*** EXCERPTED DATA ***

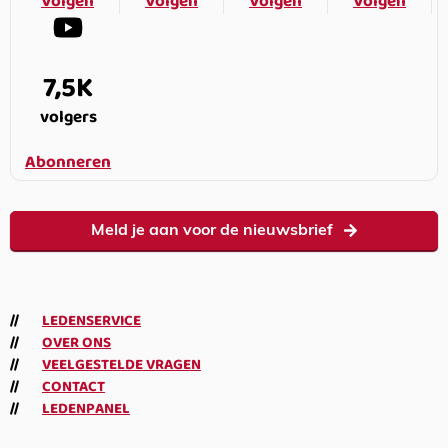
Volgen
Volgen
Volgen
Volgen
7,5K
volgers
Abonneren
Meld je aan voor de nieuwsbrief
LEDENSERVICE
OVER ONS
VEELGESTELDE VRAGEN
CONTACT
LEDENPANEL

*** End of EXCERPTED DATA ***

[YOUR GOAL]:
There is one span to return: the line holding "Meld je aan voor de nieuwsbrief" and every line after it through the end of the listing above; please give it exactly and add nothing.

[COMPLETED EXERCISE]:
Meld je aan voor de nieuwsbrief
LEDENSERVICE
OVER ONS
VEELGESTELDE VRAGEN
CONTACT
LEDENPANEL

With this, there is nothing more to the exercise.